Users tiring of 'Likes' and Tweets: study
08 Jun 2016
A recent study showed that though people are updating their Facebook status more than ever, 'Likes' and Tweets, would not be taking over the world.
The social media frenzy was showing signs of petering out, research suggested, as people were starting to spend less time on social media apps.
London-based data collection company SimilarWeb studied the habits of Android users across the world to monitor the changing popularity of social media apps.
In almost all countries, time spent on the four leading social media apps, Facebook, Instagram, Snapchat and Twitter had fallen.
The drop in usage was minimal in some cases, with Snapchat usage in Brazil dropping from 11.23 minutes to 11.10 minutes.
A more substantial drop was seen in other social media apps with Twitter dropping from the average of 19.8 minutes over Q1 2015, in France to 13.12 in Q1 2016, a 34 per cent drop.
In a few cases such as Facebook's usage in Spain, time spent within an app saw an increase.
The study considered data from nine countries, comparing app data from the first three months of this year to the same time last year. The countries studied were Australia, France, Brazil, Germany, India, South Africa, Spain, the UK and the US.
'Across the board, people are spending less time on their Social Media apps,' said Pavel Tuchinsky, a marketing analyst at SimilarWeb.
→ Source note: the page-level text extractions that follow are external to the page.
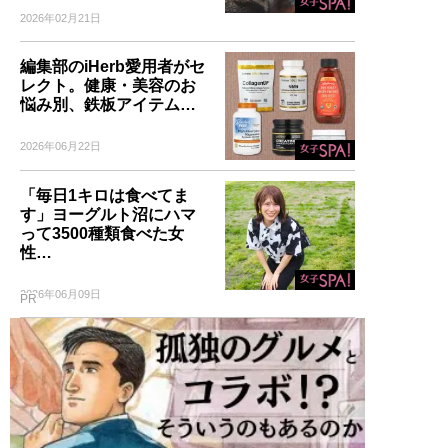
2026年02月21日
編集部のiHerb愛用者がセ
レクト。健康・美容のお
悩み別、鉄板アイテム…
2026年06月22日
「毎日1キロは食べてま
す」ヨーグルト沼にハマ
って3500種類食べた女
性…
2026年06月09日
PR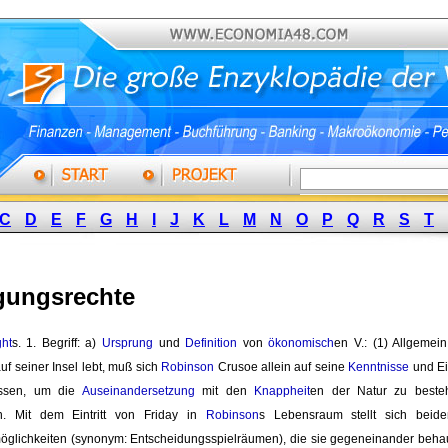
C
D
E
F
G
H
I
J
K
L
M
N
O
P
Q
R
S
T
gungsrechte
ght
s. 1. Begriff: a)
Ursprung
und 
Definition
von 
ökonomisch
en V.: (1) Allgemei
uf seiner Insel lebt, muß sich
Robinson
Crusoe allein auf seine 
Kenntnisse
und Ein
lassen, um die
Auseinandersetzung
mit den 
Knappheit
en der Natur zu beste
en. Mit dem Eintritt von Friday in
Robinson
s Lebensraum stellt sich beid
glichkeiten (synonym: Entscheidungsspielräumen), die sie gegeneinander behau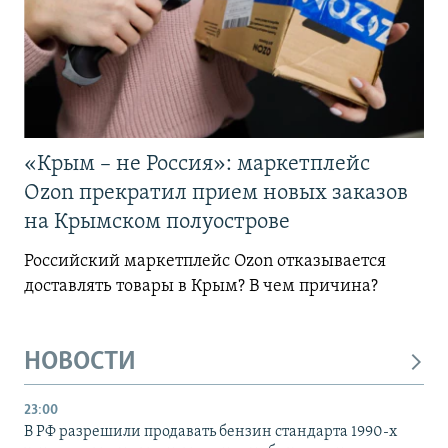
«Крым – не Россия»: маркетплейс
Ozon прекратил прием новых заказов
на Крымском полуострове
Российский маркетплейс Ozon отказывается
доставлять товары в Крым? В чем причина?
НОВОСТИ
23:00
В РФ разрешили продавать бензин стандарта 1990-х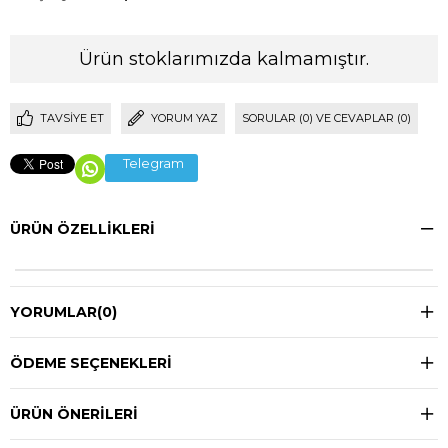
Ürün stoklarımızda kalmamıştır.
TAVSIYE ET
YORUM YAZ
SORULAR (0) VE CEVAPLAR (0)
Telegram
ÜRÜN ÖZELLIKLERI
YORUMLAR
(0)
ÖDEME SEÇENEKLERI
ÜRÜN ÖNERILERI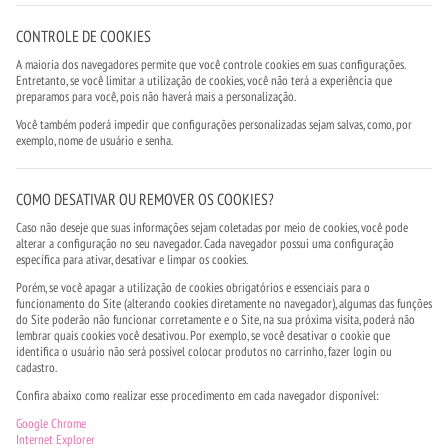
CONTROLE DE COOKIES
A maioria dos navegadores permite que você controle cookies em suas configurações.
Entretanto, se você limitar a utilização de cookies, você não terá a experiência que
preparamos para você, pois não haverá mais a personalização.
Você também poderá impedir que configurações personalizadas sejam salvas, como, por
exemplo, nome de usuário e senha.
COMO DESATIVAR OU REMOVER OS COOKIES?
Caso não deseje que suas informações sejam coletadas por meio de cookies, você pode
alterar a configuração no seu navegador. Cada navegador possui uma configuração
específica para ativar, desativar e limpar os cookies.
Porém, se você apagar a utilização de cookies obrigatórios e essenciais para o
funcionamento do Site (alterando cookies diretamente no navegador), algumas das funções
do Site poderão não funcionar corretamente e o Site, na sua próxima visita, poderá não
lembrar quais cookies você desativou. Por exemplo, se você desativar o cookie que
identifica o usuário não será possível colocar produtos no carrinho, fazer login ou
cadastro.
Confira abaixo como realizar esse procedimento em cada navegador disponível:
Google Chrome
Internet Explorer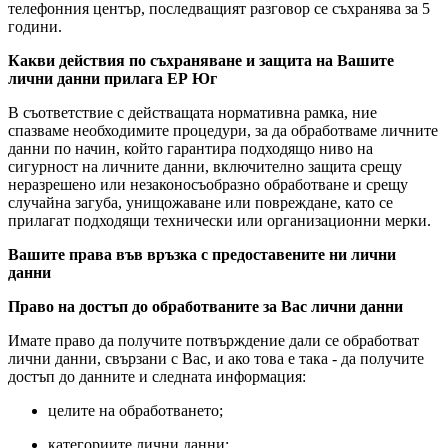
телефонния център, последващият разговор се съхранява за 5
години.
Какви действия по съхраняване и защита на Вашите
лични данни прилага ЕР Юг
В съответствие с действащата нормативна рамка, ние
спазваме необходимите процедури, за да обработваме личните
данни по начин, който гарантира подходящо ниво на
сигурност на личните данни, включително защита срещу
неразрешено или незаконосъобразно обработване и срещу
случайна загуба, унищожаване или повреждане, като се
прилагат подходящи технически или организационни мерки.
Вашите права във връзка с предоставените ни лични
данни
Право на достъп до обработваните за Вас лични данни
Имате право да получите потвърждение дали се обработват
лични данни, свързани с Вас, и ако това е така - да получите
достъп до данните и следната информация:
целите на обработването;
категориите лични данни;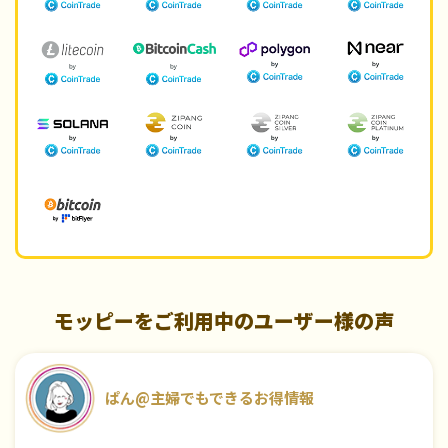
モッピーをご利用中のユーザー様の声
ぱん@主婦でもできるお得情報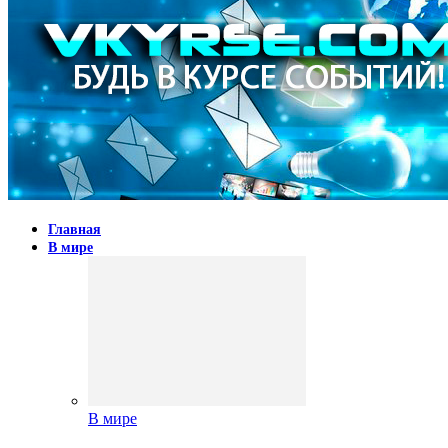
Главная
В мире
В мире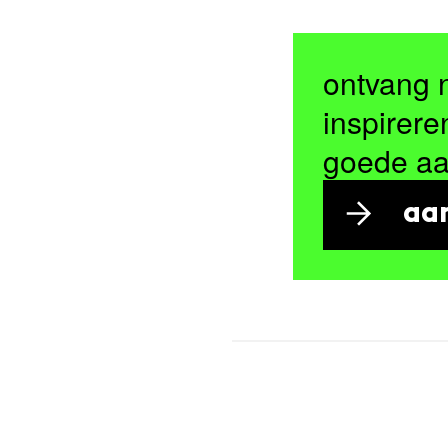
ontvang 
inspirere
goede a
aa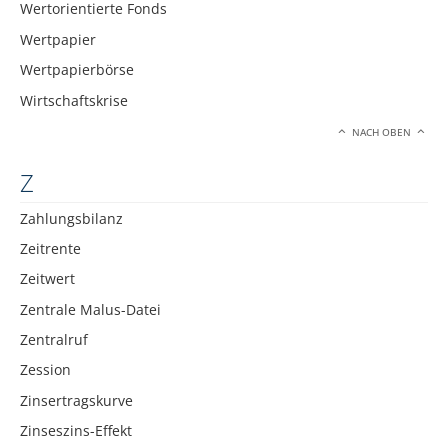
Wertorientierte Fonds
Wertpapier
Wertpapierbörse
Wirtschaftskrise
NACH OBEN
Z
Zahlungsbilanz
Zeitrente
Zeitwert
Zentrale Malus-Datei
Zentralruf
Zession
Zinsertragskurve
Zinseszins-Effekt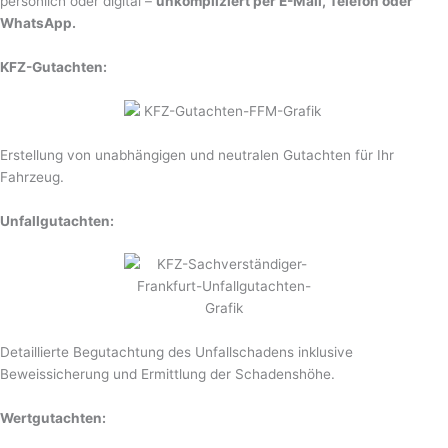
persönlich oder digital –
unkompliziert per E-Mail, Telefon oder
WhatsApp.
KFZ-Gutachten:
Erstellung von unabhängigen und neutralen Gutachten für Ihr
Fahrzeug.
Unfallgutachten:
Detaillierte Begutachtung des Unfallschadens inklusive
Beweissicherung und Ermittlung der Schadenshöhe.
Wertgutachten: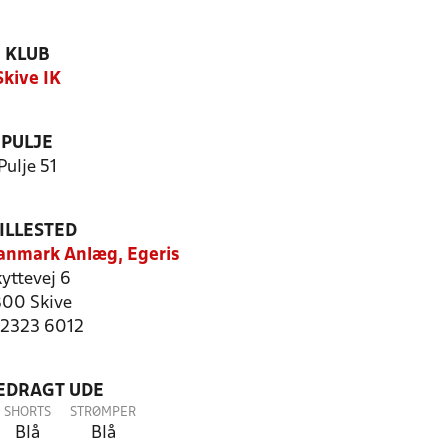
KLUB
Skive IK
PULJE
Pulje 51
ILLESTED
anmark Anlæg, Egeris
yttevej 6
00 Skive
: 2323 6012
LEDRAGT UDE
SHORTS
STRØMPER
Blå
Blå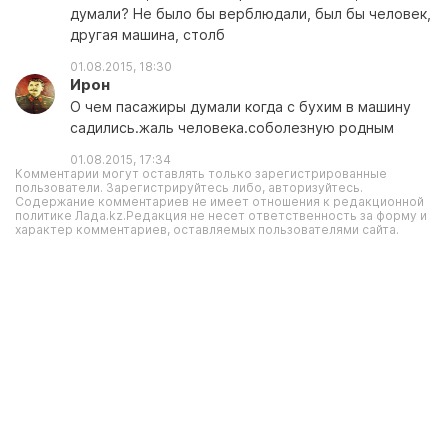
думали? Не было бы верблюдали, был бы человек,
другая машина, столб
01.08.2015, 18:30
Ирон
О чем пасажиры думали когда с бухим в машину
садились.жаль человека.соболезную родным
01.08.2015, 17:34
Комментарии могут оставлять только зарегистрированные
пользователи. Зарегистрируйтесь либо, авторизуйтесь.
Содержание комментариев не имеет отношения к редакционной
политике Лада.kz.Редакция не несет ответственность за форму и
характер комментариев, оставляемых пользователями сайта.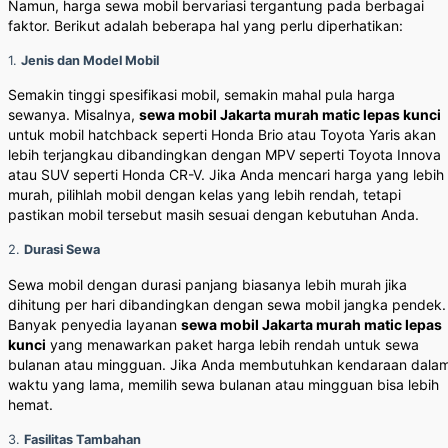
Namun, harga sewa mobil bervariasi tergantung pada berbagai
faktor. Berikut adalah beberapa hal yang perlu diperhatikan:
1.
Jenis dan Model Mobil
Semakin tinggi spesifikasi mobil, semakin mahal pula harga
sewanya. Misalnya,
sewa mobil Jakarta murah matic lepas kunci
untuk mobil hatchback seperti Honda Brio atau Toyota Yaris akan
lebih terjangkau dibandingkan dengan MPV seperti Toyota Innova
atau SUV seperti Honda CR-V. Jika Anda mencari harga yang lebih
murah, pilihlah mobil dengan kelas yang lebih rendah, tetapi
pastikan mobil tersebut masih sesuai dengan kebutuhan Anda.
2.
Durasi Sewa
Sewa mobil dengan durasi panjang biasanya lebih murah jika
dihitung per hari dibandingkan dengan sewa mobil jangka pendek.
Banyak penyedia layanan
sewa mobil Jakarta murah matic lepas
kunci
yang menawarkan paket harga lebih rendah untuk sewa
bulanan atau mingguan. Jika Anda membutuhkan kendaraan dala
waktu yang lama, memilih sewa bulanan atau mingguan bisa lebih
hemat.
3.
Fasilitas Tambahan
The study found that Instagram showed the biggest drop in global usage, down 23.7 per cent year-on-year, followed by Twitter down 23.4 per cent, Snapchat 15.7 per cent and Facebook 8 per cent.
In the UK, Instagram had the biggest drop in use in the last year, while Snapchat was unusually popular. UK citizens were the third-most prolific Snapchatters, spending an average of 15 minutes on the chat app daily.
Tuchinsky, who authored the report, attributes the drop in social media use partly to the rise of a number of smaller, more niche social media apps as livestreaming video app Periscope and encrypted messenger Telegram that were competing for users' attention.
Time spent on Telegram in the UK rose from 17 minutes last year to 24 minutes currently, a growth of over 40 per cent growth.